Among its best-known properties are the normal functioning of the eyesight, the support of the immune system and the support of the healthy development of the unborn fetus in the mother’s body . However, it also has a good effect on cell growth, so it is definitely the right choice for your hair.
Vitamin C is generally associated with the treatment and prevention of colds. But the truth is that it offers us much more. As we know, vitamin C is an antioxidant , so it protects cells from premature aging and damage. It is also valued in cosmetic products for its rejuvenating properties. Last but not least, it increases the effectiveness of collagen (if used together with it).
Vitamin E
Vitamin E is also an antioxidant that ensures that cells do not age faster than they should. Allegedly, it can also protect cells from the negative effects of UV radiation . Even smokers should enjoy it regularly. Even in this case, however, it is a fat-soluble vitamin, so it is necessary to be careful when using it.
How to receive them correctly?
Vitamins are all around us. They are found in fruits, vegetables, legumes, meat and other foods that we consume during the day. But the problem is that few people care about their composition, so it can be difficult to cover the total daily needs. (This is a problem even with an optimal daily intake of protein and fiber.) Creating a menu for healthy and beautiful hair can thus resemble an alchemical laboratory.

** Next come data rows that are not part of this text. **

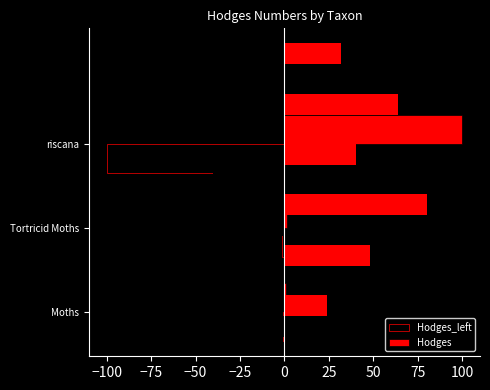

Is it true that Hodges equals 151.5 at riscana?

False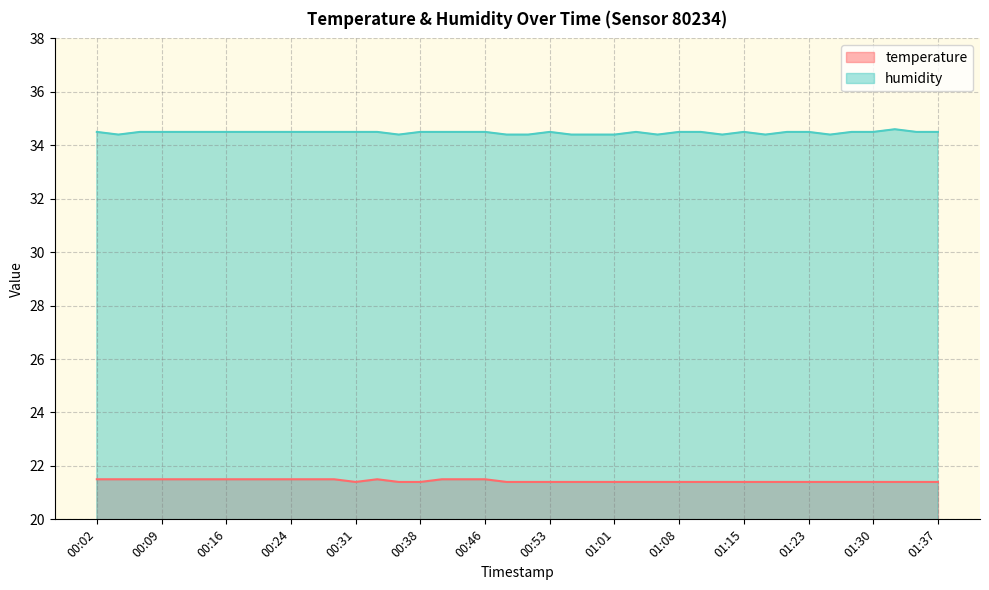

What is the label of the 39th point from the right?

00:04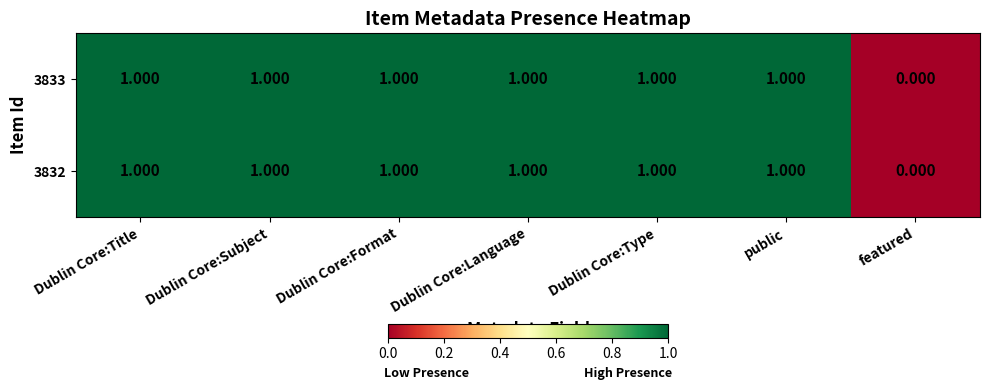

Where is 3832 nearest to the value 0?

featured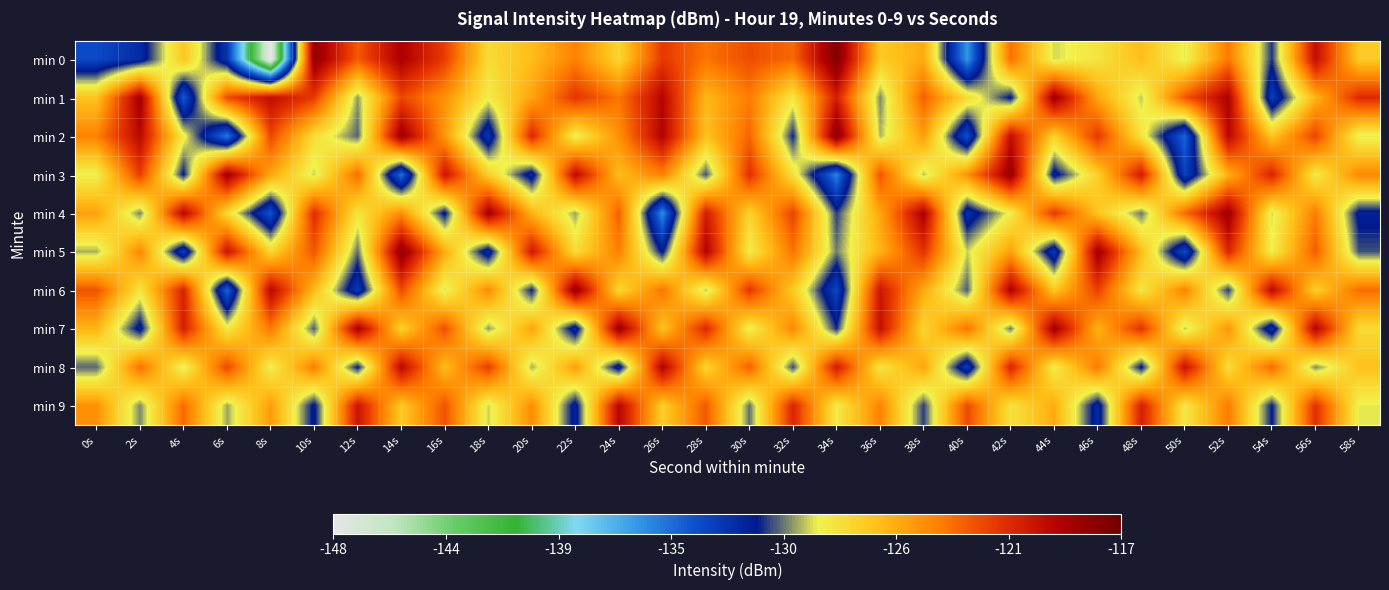

Which has a higher value, 54s or 48s?

48s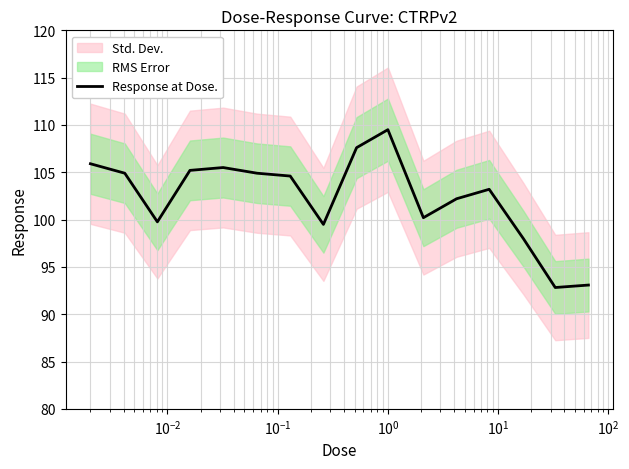

What is the minimum value for Response at Dose.?

92.8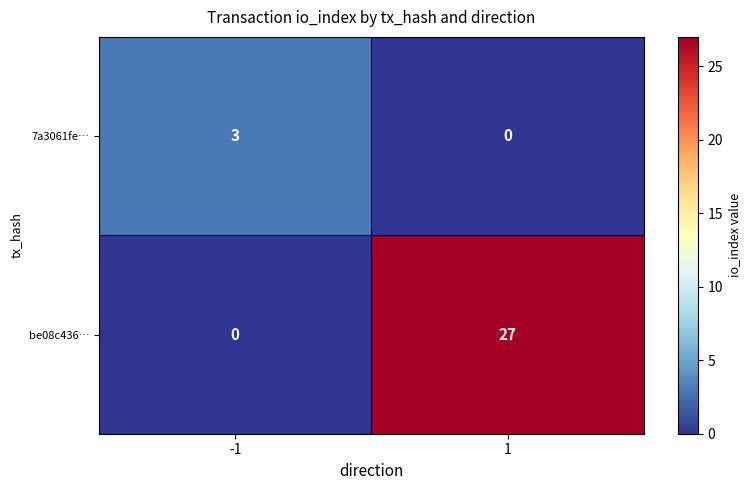

What is the total value across all series at -1?

3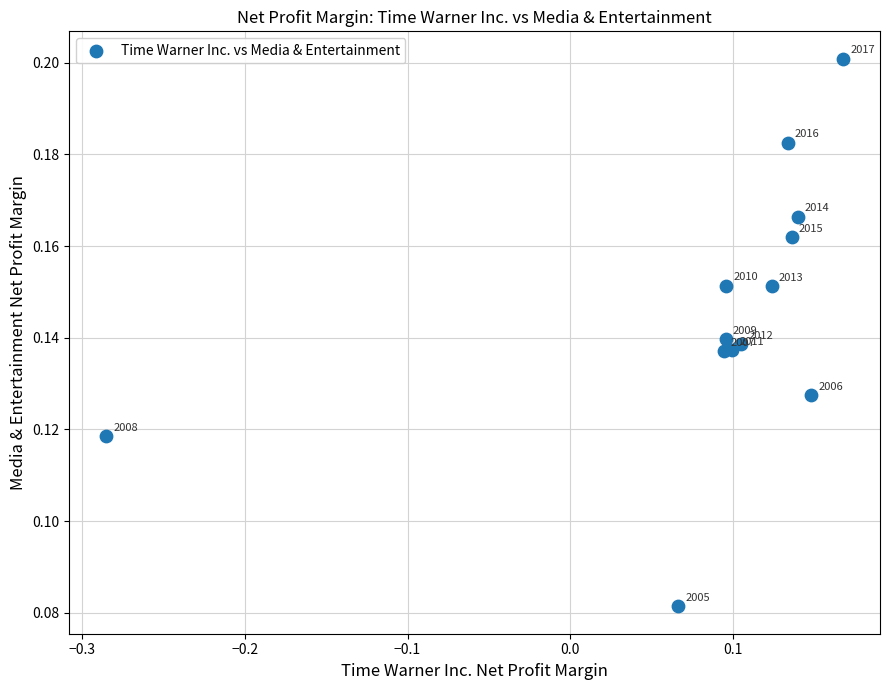

What is the range of X values (max minus min)?

0.5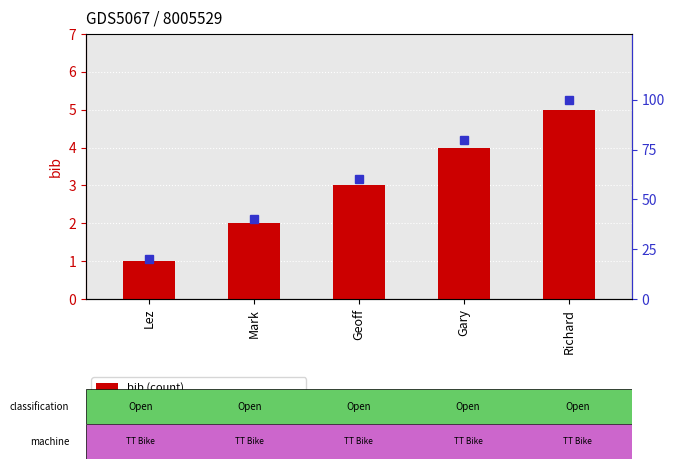

What is the change in value from Lez to Mark?

+1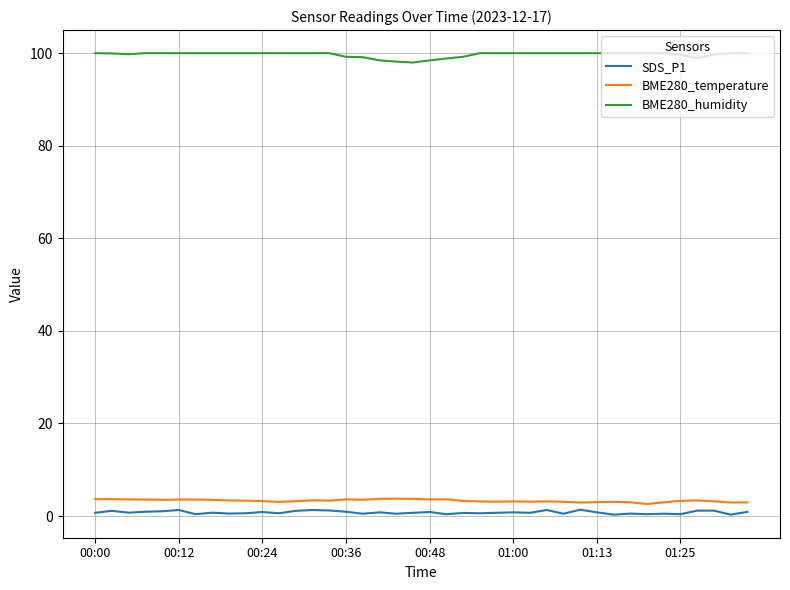

True or false: BME280_temperature and BME280_humidity intersect in this chart.

False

If you don’t want to stress that you won’t make it or don’t follow the recommended limits, try long-term use of natural food supplements that contain vitamins, trace elements and herbal extracts that support the normal condition of hair, nails and skin.
Combine hair vitamins with the following substances:
- Horseshoe
- Brewer’s yeast
- Stinging nettle
- Selenium
- Zinc
- Hydrolyzed collagen
Long-term use of these food supplements will ensure that the right substances enter your body and your hair will be sufficiently nourished.